(103-130418-C) Elementa: Science of the Anthropocene – A New Nonprofit, Open-access Journal Publishing Scientific Research Specific to the Anthropocene in a Multidisciplinary Format
D. Helmig1, C. Dean2, M. Kurtz2 and the Elementa Editorial and Production Team
1Institute of Arctic and Alpine Research (INSTAAR), University of Colorado, Boulder, CO 80309; 303-492-2509, E-mail: email@example.com
2BioOne, Washington, DC 20036
Elementa: Science of the Anthropocene is a new, nonprofit, open-access journal aiming to facilitate scientific solutions for directing society to a sustainable state in the face of the challenges presented by this era of accelerated human impact. It is a nonprofit initiative, supported by collaborators BioOne, Dartmouth, the Georgia Institute of Technology, the University of Colorado Boulder, the University of Michigan, and the University of Washington. Elementa focuses on the publication of timely, high quality research to advance the intellectual agenda of science.
All articles are published under a Creative Commons Attribution License (CC-BY 3.0 Unported). All authors will retain copyright to their work and allow others to copy, distribute, transmit, and adapt their work, provided proper attribution is given. Articles published in Elementa will be available in machine- as well as human-intelligible formats: HTML, PDF, EPUB, Mobipocket, XML, and JSON. Elementa will be accepting manuscript submissions starting May 15, 2013.
Elementa will publish original research reporting on new knowledge of the Earth’s physical, chemical, and biological systems; interactions between human and natural systems; and steps that can be taken to mitigate and adapt to global change. Elementa will report on fundamental advancements in research organized initially into six knowledge domains, embracing the concept that basic knowledge can foster sustainable solutions for society.
Each knowledge domain is led by an Editor-in-Chief: Atmospheric Science, Detlev Helmig, University of Colorado Boulder; Earth and Environmental Science, Joel D. Blum, University of Michigan; Ecology, Donald R. Zak, University of Michigan; Ocean Science, Jody W. Deming, University of Washington; Sustainable Engineering, Michael E. Chang, Georgia Institute of Technology; and Sustainability Transitions, Anne Kapuscinski and David R. Peart, Dartmouth.
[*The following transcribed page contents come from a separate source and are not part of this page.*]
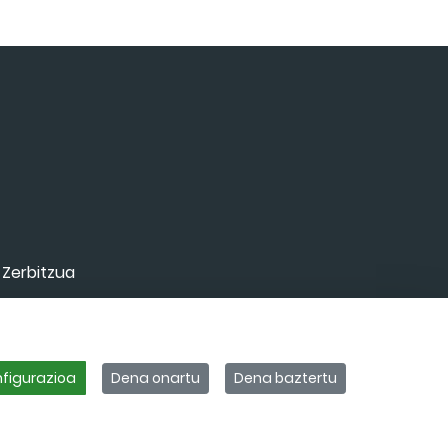
 Zerbitzua
eus
figurazioa
Dena onartu
Dena baztertu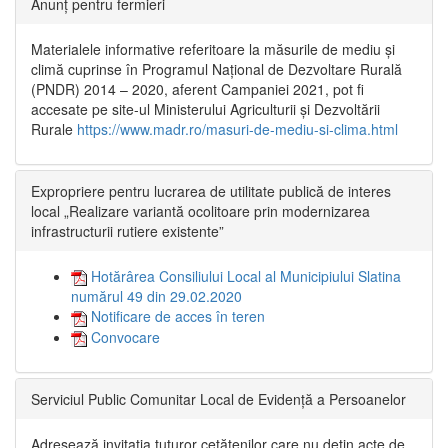
Anunț pentru fermieri
Materialele informative referitoare la măsurile de mediu și
climă cuprinse în Programul Național de Dezvoltare Rurală
(PNDR) 2014 – 2020, aferent Campaniei 2021, pot fi
accesate pe site-ul Ministerului Agriculturii și Dezvoltării
Rurale
https://www.madr.ro/masuri-de-mediu-si-clima.html
Expropriere pentru lucrarea de utilitate publică de interes
local „Realizare variantă ocolitoare prin modernizarea
infrastructurii rutiere existente”
Hotărârea Consiliului Local al Municipiului Slatina
numărul 49 din 29.02.2020
Notificare de acces în teren
Convocare
Serviciul Public Comunitar Local de Evidență a Persoanelor
Adresează invitația tuturor cetățenilor care nu dețin acte de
Elementa’s Atmospheric Science domain is dedicated to research on the impacts of human activities and the natural state of the Earth’s atmosphere and invites original research manuscripts that investigate chemical and physical atmospheric properties encompassing natural processes, perturbations, and assessment of future conditions. Elementa will consider work on laboratory studies, field observations, and modeling. Key subject areas include atmospheric chemistry of gases and particles, atmospheric transport, gas and particle exchanges at the Earth’s surface, terrestrial and oceanic biosphere-atmosphere interactions, air quality and air pollution, atmospheric processes in the polar environment, and chemical and radiative influences and feedbacks of the atmosphere on the climate system. Elementa, in particular, strives to become a home for publications on societal impacts of atmospheric conditions and processes, for policy-relevant research findings, and for work that directs and nurtures the path towards a sustainable Earth Atmosphere. To attain this goal, submissions going beyond traditional disciplinary borders are welcome. Interdisciplinary research that bridges Atmospheric Science to any of the five other Elementa domains of Ocean Science, Earth and Environmental Science, Ecology, Sustainable Engineering, and Sustainability Transitions will be co-evaluated with the respective editors of those domains.